Peter Beaumont writes: The continuing currency crisis in Iran, which has seen the rial go into freefall, has been cited, with some celebration in certain quarters, as proving that US-led sanctions are “working” against Tehran. Increasingly shut out from international banking and struggling to sell its oil, Iran has been forced to sell more cheaply while buying raw materials at a higher cash price. This, in turn, has led to currency speculation that the government has done nothing to halt, and to sharp devaluation.
But what does “sanctions are working” actually mean? Some hawks have read it as the possible beginning of the end for Iran’s nuclear programme and the collapse of the clerical regime. For others, including those anxious to avoid conflict over Iran, it has been seized on as a suggestion that the crisis might be resolved through negotiation and non-military pressure.
The reality is that the political, economic and social impact of sanctions can produce very different results from those allegedly desired, more often than not hurting ordinary people. And there is a third scenario, in which sanctions might actually make the confrontation with Iran more dangerous still.
The increasing popularity of economic sanctions, as Britain’s former ambassador to the UN, Sir Jeremy Greenstock, has observed, is due to the perception that no other tool exists “between words and military action if you want to bring pressure upon a government”.
When three academics – Gary Clyde Hufbauer, Jeffrey Scott and Kimberly Ann Elliott – examined the history of sanctions between 1914 and 1990, in Economic Sanctions Reconsidered they determined that out of 115 cases that they looked at, only a third had seen any measure of success. The US political scientist Robert Pape has challenged even this measure, claiming that of the 40, only five can be determined genuine successes for sanctions. [Continue reading…]
As Iran’s currency crisis escalates, Ali Chenar has spoken to people in and around the bazaar in Tehran.
Many merchants in the bazaar had already shut down their stores since Monday, claiming that they do not know what prices they should be charging their customers. The sudden fall in the rial’s value has brought it to a level unthinkable only a week ago.

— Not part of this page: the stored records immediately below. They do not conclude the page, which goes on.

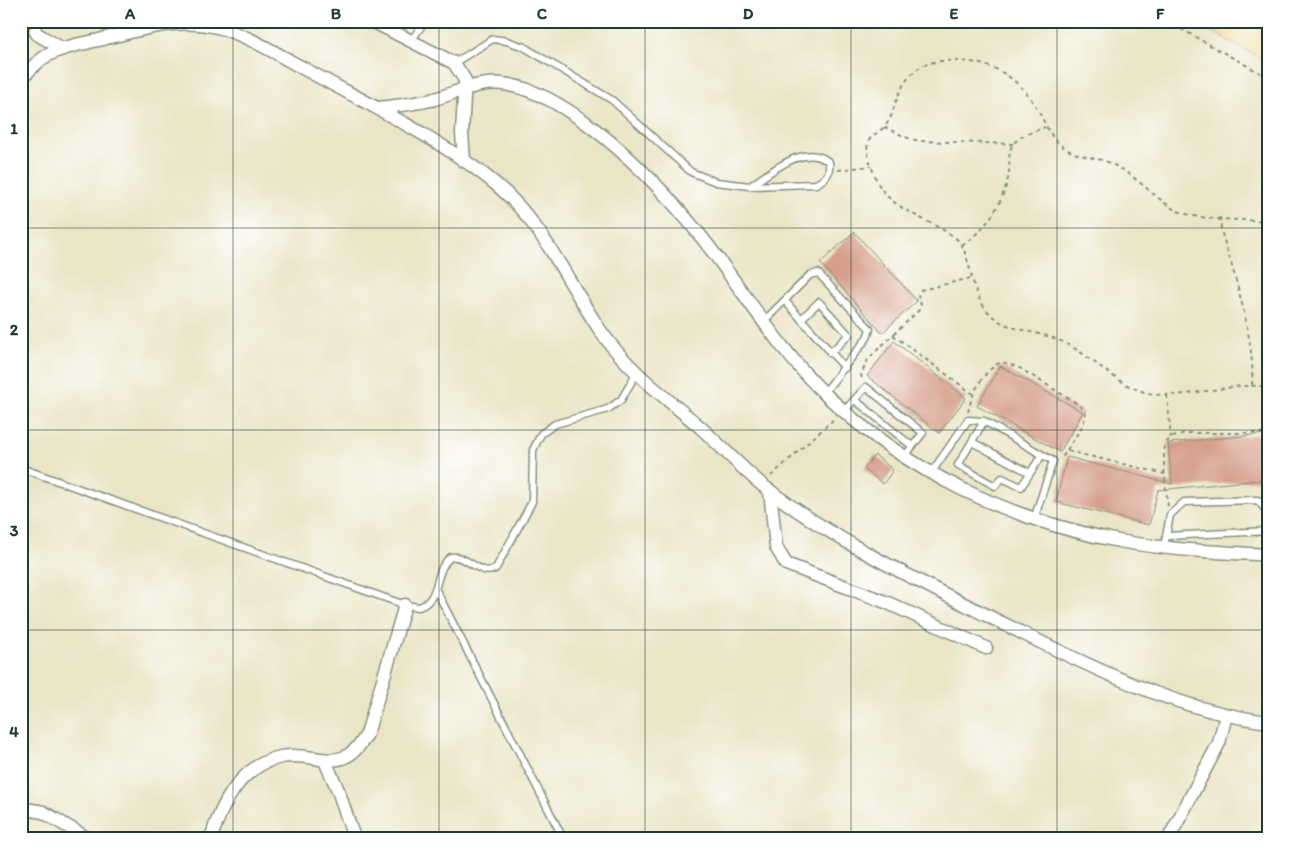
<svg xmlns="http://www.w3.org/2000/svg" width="1290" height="859" font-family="Itim,sans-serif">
  <rect width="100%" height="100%" fill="#fff"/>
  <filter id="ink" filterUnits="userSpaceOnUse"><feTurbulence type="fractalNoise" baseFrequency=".02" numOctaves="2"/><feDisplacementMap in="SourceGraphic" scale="10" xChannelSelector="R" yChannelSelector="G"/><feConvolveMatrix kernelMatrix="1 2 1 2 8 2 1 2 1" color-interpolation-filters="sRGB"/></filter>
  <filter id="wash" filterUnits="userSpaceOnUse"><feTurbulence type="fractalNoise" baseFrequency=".0096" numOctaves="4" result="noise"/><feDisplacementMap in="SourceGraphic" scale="20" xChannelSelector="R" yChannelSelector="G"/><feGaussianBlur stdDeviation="1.12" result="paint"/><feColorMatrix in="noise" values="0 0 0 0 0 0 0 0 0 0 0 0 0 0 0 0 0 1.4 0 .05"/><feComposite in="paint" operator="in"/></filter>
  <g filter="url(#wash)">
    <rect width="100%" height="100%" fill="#eae5c6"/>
    <polygon fill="#eeda9e" stroke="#868c69" points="1193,21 1269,21 1269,43 1262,59"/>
    <g id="blocks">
      <g fill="#d59f8b">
        <polygon points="854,232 917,301 882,333 820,263"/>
        <polygon points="894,341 966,398 939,433 867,376"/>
        <polygon points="1000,366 1083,412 1060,452 977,406"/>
        <polygon points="1264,434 1269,479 1158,490 1149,525 1056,502 1067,457 1172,484 1168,443"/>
        <polygon points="875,455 893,470 883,484 864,469"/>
      </g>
    </g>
  </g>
  <g filter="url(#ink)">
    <use href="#blocks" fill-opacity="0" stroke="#84917d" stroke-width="1"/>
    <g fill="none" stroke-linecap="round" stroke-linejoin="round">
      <defs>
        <g id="service">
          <polyline points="411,41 425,21"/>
          <path d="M454,63L493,39L507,41L524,47L612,100L691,172L716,182L750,186L816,184C827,178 830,174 829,162C804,142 772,172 750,186"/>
          <polyline points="785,301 845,368"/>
          <polyline points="801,319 819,302 849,335 830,353"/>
          <polyline points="763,322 810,275 818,273 870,329 867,338 824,393"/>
          <polyline points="855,400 912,446"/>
          <polyline points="844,411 866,387 923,433 904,457"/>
          <polyline points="984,421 958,465 995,486 1002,478 1021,487 1042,455"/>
          <polyline points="972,442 1030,473"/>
          <path d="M21,468L405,605L419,607C442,599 433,569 451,557C467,554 482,579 496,568L532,502L533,450L541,434L555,424L608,409L621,400L636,374"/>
          <polyline points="931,473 968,420 984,421 1053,461 1034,519"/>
          <polyline points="1166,536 1269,531"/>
          <polyline points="1164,547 1170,515 1184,502 1258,500 1269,515"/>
          <polyline points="436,590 563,838"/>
        </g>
        <g id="minor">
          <polyline points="30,21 37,34 61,48"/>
          <polyline points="372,21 454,63 465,80 462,133 464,161"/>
          <path d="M21,80C29,70 37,61 48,55C64,46 82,44 99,40C138,30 177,17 217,27C251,36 281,57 312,73C372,106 446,142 498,186C545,226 568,284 602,333C629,371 665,397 700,427C722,447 743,470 766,488C834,540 912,578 988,616C1077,660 1170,710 1269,722"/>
          <path d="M378,108C396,106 413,104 431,100C457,93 481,79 509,85C537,90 562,106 585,122C630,155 668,195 703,239C744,291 777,348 826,395C907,472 1009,520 1119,541C1168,550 1219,552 1269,555"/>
          <polyline points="770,491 776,547 786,564 888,603 986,648"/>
          <polyline points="325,761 338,790 354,838"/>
          <polyline points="21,808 43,812 87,838"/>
          <path d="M211,838C222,803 241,765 281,757C317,750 341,779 367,734L405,605"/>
          <polyline points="1169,838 1219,743 1226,715"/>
        </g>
        <polyline id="trunk" points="21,26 22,21"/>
      </defs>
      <use href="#service" stroke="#84917d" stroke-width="9"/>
      <use href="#minor" stroke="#84917d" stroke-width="15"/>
      <use href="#trunk" stroke="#84917d" stroke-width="24"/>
      <g stroke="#84917d" stroke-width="2" stroke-dasharray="4 4" stroke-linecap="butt">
        <polyline points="1167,21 1269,78"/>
        <polyline points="884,127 908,138 919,141 1013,144"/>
        <polyline points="838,170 871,166"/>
        <path d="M1220,217C1221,237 1226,245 1231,263C1241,298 1255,349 1252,385"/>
        <path d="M1269,221C1242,219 1195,222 1172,208C1152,195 1136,176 1114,165C1100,157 1082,158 1068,150C1046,137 1046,120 1033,102C1010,68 980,59 941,61C912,63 900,86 893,111C882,147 853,121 876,179C889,212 934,219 959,241C972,261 970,288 985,308C1002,331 1028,329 1053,338C1094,352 1119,396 1167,395C1202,395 1233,382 1269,387"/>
        <path d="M962,245C987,229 1004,202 1009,173C1010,163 1007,151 1014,143C1021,135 1036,131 1045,127"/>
        <polyline points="893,335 973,394"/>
        <polyline points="862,378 861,375 868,359 919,310 921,305 918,296 921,290 971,278"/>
        <polyline points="1167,395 1171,438"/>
        <path d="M968,412C972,393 983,371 1001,362L1018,367L1081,406L1086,414L1083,425L1062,458"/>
        <polyline points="1068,451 1165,474"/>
        <polyline points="771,476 834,419"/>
        <polyline points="1262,493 1269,482"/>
        <path d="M1168,506C1166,493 1162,457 1165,446C1167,437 1177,436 1184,433H1269"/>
      </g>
      <use href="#service" stroke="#fff" stroke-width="6"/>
      <use href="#minor" stroke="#fff" stroke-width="12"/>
      <use href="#trunk" stroke="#fdbc70" stroke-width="21"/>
    </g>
  </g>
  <path fill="none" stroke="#1f3d34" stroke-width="1" stroke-opacity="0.55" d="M233,21V838M439,21V838M645,21V838M851,21V838M1057,21V838M21,228H1269M21,430H1269M21,630H1269"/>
  <rect width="1290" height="859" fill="none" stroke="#fff" stroke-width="55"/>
  <rect x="28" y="28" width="1234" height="804" fill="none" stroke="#1f3d34" stroke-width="2"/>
  <g font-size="16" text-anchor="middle" font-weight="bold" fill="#1f3d34">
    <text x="130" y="19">A</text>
    <text x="336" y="19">B</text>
    <text x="542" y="19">C</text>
    <text x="748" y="19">D</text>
    <text x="954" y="19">E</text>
    <text x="1160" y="19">F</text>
    <text x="14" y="134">1</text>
    <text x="14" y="335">2</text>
    <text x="14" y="536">3</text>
    <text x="14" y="737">4</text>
  </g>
</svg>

“The problem is that the exchange rate always sends a signal about market stability and government reliability,” said Muhammad, an economic activist. He adds, “With the rial in freefall, many believe that the situation is simply out of control.”
He explains the dilemma faced by the merchants. “Many in the bazaar save in dollars and need hard currency to import the products they sell. If the products are produced domestically then they need hard currency to import the material needed in the production process. The machinery and other services cost too, and usually we have to pay companies who use the [open-market] dollar-rial exchange rate to estimate their costs.”
Babak, a graduate student, is worried about his upcoming sabbatical trip abroad. “With the hard currency rising so fast, I am not sure if I can afford it anymore.” He also cannot wait much longer to make a decision — the deadline to apply for a visa is fast approaching.
Businesses face similar decisions about whether to renew their orders and sell their inventories. Mahmoud, an apprentice in the bazaar, wants people to know that “we would like to work, but how can you work when you do not know what will happen tomorrow.”
Ahmad Reza, a dealer in Persian rugs, is mad at the government. “They ruined everything. They wasted all the revenues generated by oil and now they are not supplying the market with hard currency…. Every day, something new happens: one day it is sanctions; the next, new banking regulations. The authorities always need to be greased with some extra cash.” The challenge of keeping his business going is making him infuriated. “Some days, I just want to go to the Sahara and just yell. I do not know why I come to this store anymore.”
Hamid, a social science teacher who lives near the bazaar just south of central Tehran, believes that the “bazaaris have always been unhappy and frustrated. Almost every government has found ways to interfere with them and to tell them what to do.” What is different now “is that Ahmadinejad has become more vulnerable.” Hamid observes that criticizing his administration is no longer equivalent to opposing the regime as a whole. On his way home, he saw people had set fire to garbage and other flammables. “Bazaaris usually hate governments, but I think they hate the current administration the most.”